Comment 33 Petaris 2016-12-21 00:47:23 UTC
I can confirm that the solution offered in Comment 11 worked on three servers affected at my site so far.

One server had NO existing ZONE=, the two others both had ZONE= specified for each network interface.

In my environment this only seems to be happening to systems that are using a SCAP baseline.  Could those others of you who have had this occur check if you are utilizing a SCAP baseline as well?

Thank you,

Justin

Comment 35 Radosław Piliszek 2017-01-03 17:52:38 UTC
From what I discovered this bug affects ifcfg's matched by DEVICE but not by HWADDR.

I fixed it by disabling the network service as I use NetworkManager anyway.

Comment 41 Thomas Woerner 2017-01-18 11:01:03 UTC
*** Bug 1385521 has been marked as a duplicate of this bug. ***

Comment 44 Tomas Dolezal 2017-01-30 14:23:09 UTC
This bug was mistakenly closed, it's in the previous state now.

Comment 46 Sunny 2017-02-16 23:49:23 UTC
I got the following workaround without using the patch, not sure how reliable it is and not sure how it really works, but thought I leave it here in case it uncovers weird problems.

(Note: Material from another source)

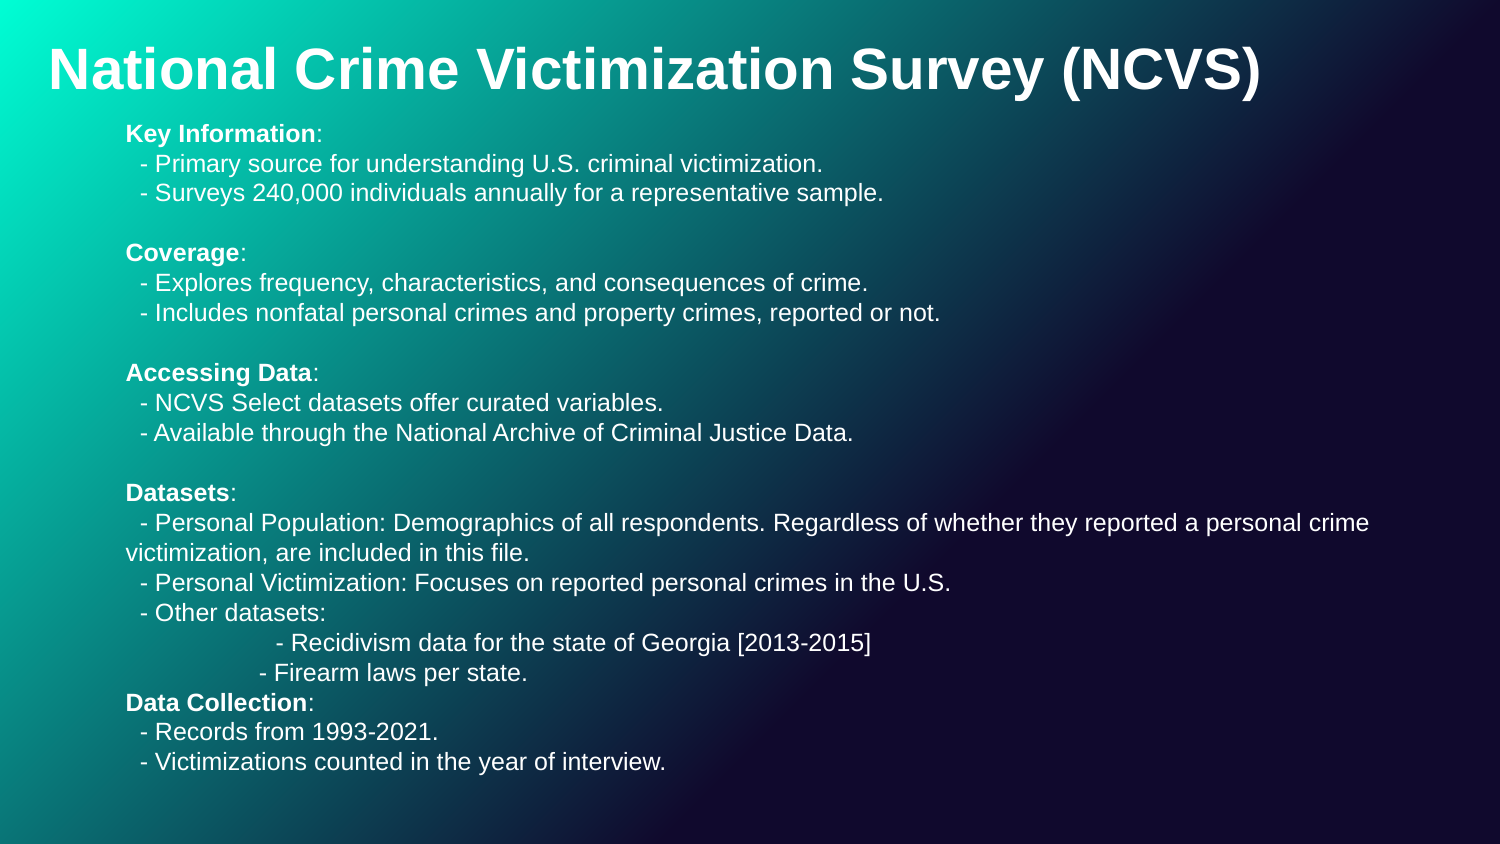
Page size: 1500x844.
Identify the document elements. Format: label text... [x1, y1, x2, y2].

text_box Key Information: - Primary source for understanding U.S. criminal victimization. - Surveys 240,000 individuals annually for a representative sample. Coverage: - Explores frequency, characteristics, and consequences of crime. - Includes nonfatal personal crimes and property crimes, reported or not. Accessing Data: - NCVS Select datasets offer curated variables. - Available through the National Archive of Criminal Justice Data. Datasets: - Personal Population: Demographics of all respondents. Regardless of whether they reported a personal crime victimization, are included in this file. - Personal Victimization: Focuses on reported personal crimes in the U.S. - Other datasets: - Recidivism data for the state of Georgia [2013-2015] - Firearm laws per state. Data Collection: - Records from 1993-2021. - Victimizations counted in the year of interview. [110, 109, 1466, 784]
text_box National Crime Victimization Survey (NCVS) [34, 23, 1389, 109]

For example I got eth1 in public zone and want to put it into trusted zone.

1) ifdown eth1
2) Add ZONE=trusted to ifcfg-eth1.
3) ifup eth1
4) firewall-cmd --zone=trusted --list-all --> eth1 is now in trusted zone.
5) reboot
6) firewall-cmd --zone=trusted --list-all --> eth1 still in trusted zone.

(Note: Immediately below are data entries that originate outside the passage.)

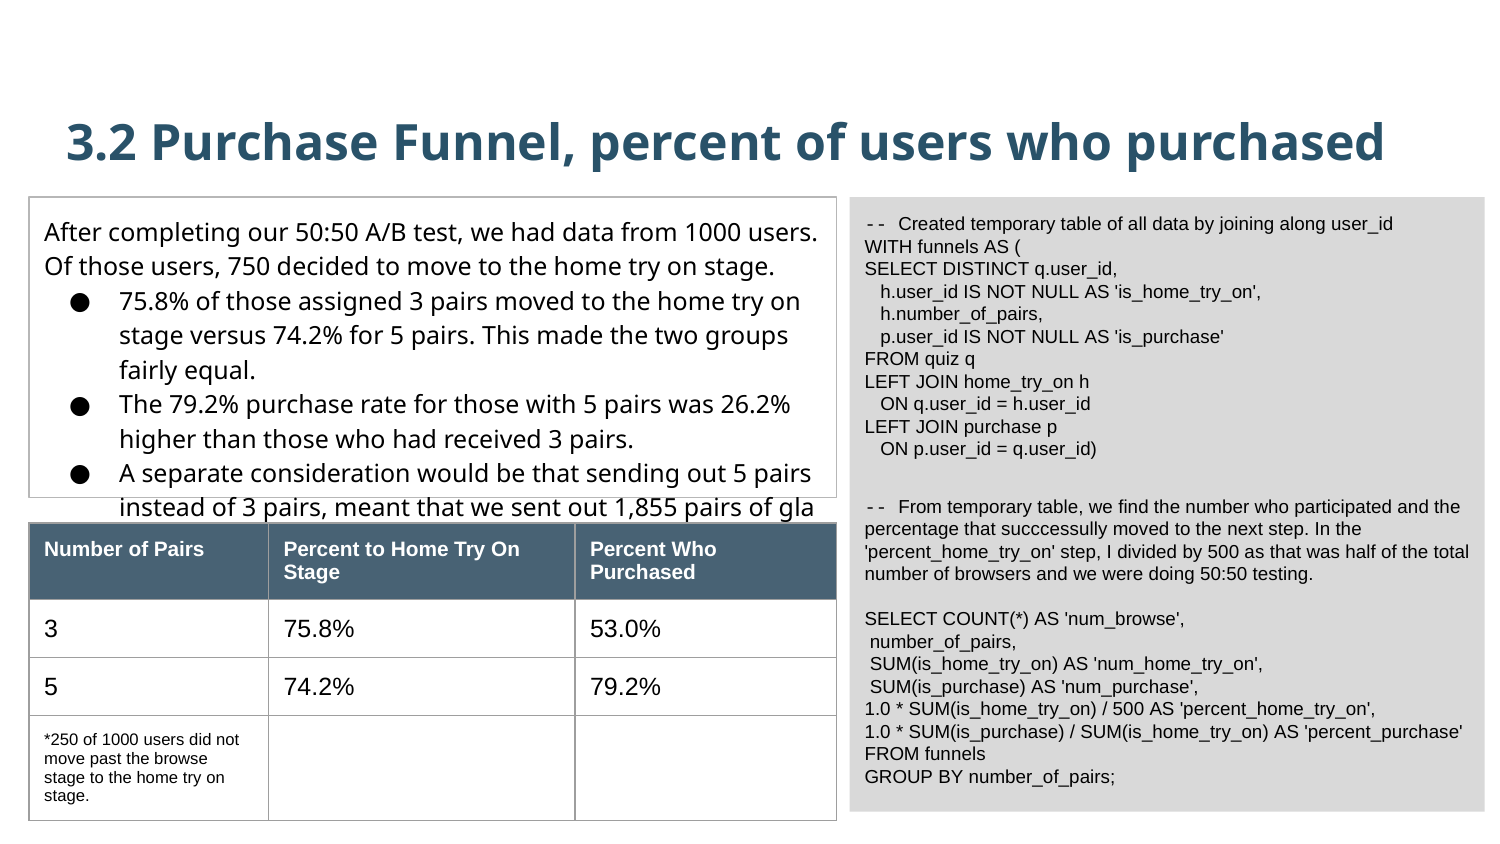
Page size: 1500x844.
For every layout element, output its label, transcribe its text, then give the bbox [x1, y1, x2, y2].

text_box -- Created temporary table of all data by joining along user_id WITH funnels AS ( SELECT DISTINCT q.user_id, h.user_id IS NOT NULL AS 'is_home_try_on', h.number_of_pairs, p.user_id IS NOT NULL AS 'is_purchase' FROM quiz q LEFT JOIN home_try_on h ON q.user_id = h.user_id LEFT JOIN purchase p ON p.user_id = q.user_id) -- From temporary table, we find the number who participated and the percentage that succcessully moved to the next step. In the 'percent_home_try_on' step, I divided by 500 as that was half of the total number of browsers and we were doing 50:50 testing. SELECT COUNT(*) AS 'num_browse', number_of_pairs, SUM(is_home_try_on) AS 'num_home_try_on', SUM(is_purchase) AS 'num_purchase', 1.0 * SUM(is_home_try_on) / 500 AS 'percent_home_try_on', 1.0 * SUM(is_purchase) / SUM(is_home_try_on) AS 'percent_purchase' FROM funnels GROUP BY number_of_pairs; [849, 197, 1485, 812]
table_header Percent to Home Try On Stage [269, 524, 574, 599]
table_cell 53.0% [576, 600, 836, 657]
table_header Number of Pairs [30, 524, 268, 599]
table_cell 75.8% [269, 600, 574, 657]
table_cell 3 [30, 600, 268, 657]
table_cell [576, 716, 836, 820]
table_header Percent Who Purchased [576, 524, 836, 599]
text_box After completing our 50:50 A/B test, we had data from 1000 users. Of those users, 750 decided to move to the home try on stage. 75.8% of those assigned 3 pairs moved to the home try on stage versus 74.2% for 5 pairs. This made the two groups fairly equal. The 79.2% purchase rate for those with 5 pairs was 26.2% higher than those who had received 3 pairs. A separate consideration would be that sending out 5 pairs instead of 3 pairs, meant that we sent out 1,855 pairs of gla [29, 197, 837, 498]
text_box 3.2 Purchase Funnel, percent of users who purchased [51, 48, 1449, 186]
table_cell *250 of 1000 users did not move past the browse stage to the home try on stage. [30, 716, 268, 820]
table_cell [269, 716, 574, 820]
table_cell 5 [30, 658, 268, 715]
table_cell 74.2% [269, 658, 574, 715]
table_cell 79.2% [576, 658, 836, 715]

If I do 2) then 1) then ifdown eth1 wipes ZONE in ifcfg-eth1. So ifdown is not called when the server is rebooted?

NetworkManager is disabled and not running, network.service is enabled and running.

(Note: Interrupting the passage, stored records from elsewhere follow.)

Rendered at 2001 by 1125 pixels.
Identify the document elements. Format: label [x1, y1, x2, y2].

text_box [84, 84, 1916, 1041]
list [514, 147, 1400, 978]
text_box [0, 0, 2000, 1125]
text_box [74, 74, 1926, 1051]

So as a result I got something like this in puppet to manage it:

      augeas { "${interface}_ZONE":
        context => "/files/etc/sysconfig/network-scripts/ifcfg-${interface}",
        changes => 'set ZONE trusted',
      }~>
      exec { "profile__network_stop_${interface}":
        command     => "ifdown ${interface}",
        path        => '/usr/sbin',
        refreshonly => true,
      }->
      augeas { "${interface}_ZONE_again":
        context => "/files/etc/sysconfig/network-scripts/ifcfg-${interface}",
        changes => 'set ZONE trusted',
      }~>
      exec { "profile__network_start_${interface}":
        command     => "ifup ${interface}",
        path        => '/usr/sbin',
        refreshonly => true,
      }

Not ideal but works.

Comment 49 crlb@uvic.ca 2017-07-14 21:26:48 UTC
Here's a simple workaround based on the fact that both firewalld and ifdown (/usr/sbin/usernetctl) both 
save the old configuration when they write a new configuration:

  [root@beaver-ocata network-scripts]# mv /usr/sbin/ifdown /usr/sbin/ifdown-original
  [root@beaver-ocata network-scripts]# vi /usr/sbin/ifdown
  #!/bin/bash
    /usr/sbin/ifdown-original $1 $2     

    if [ -f /etc/sysconfig/network-scripts/ifcfg-${1}.old ]; then
      mv /etc/sysconfig/network-scripts/ifcfg-${1}.old /etc/sysconfig/network-scripts/ifcfg-${1}
    fi

Comment 50 errata-xmlrpc 2017-08-01 16:22:56 UTC
Since the problem described in this bug report should be
resolved in a recent advisory, it has been closed with a
resolution of ERRATA.

For information on the advisory, and where to find the updated
files, follow the link below.

If the solution does not work for you, open a new bug report.

https://access.redhat.com/errata/RHBA-2017:1934

Comment 51 Antoine TRAN 2018-06-05 08:55:47 UTC
From https://github.com/moby/moby/issues/16137#issuecomment-394630145, I can confirm this issue is not fixed yet, in some environment. I can see at least 3 projects (mine, Angelinsky7  and PMarci) where our CentOs/RedHat is >= 7.3 and this still happen.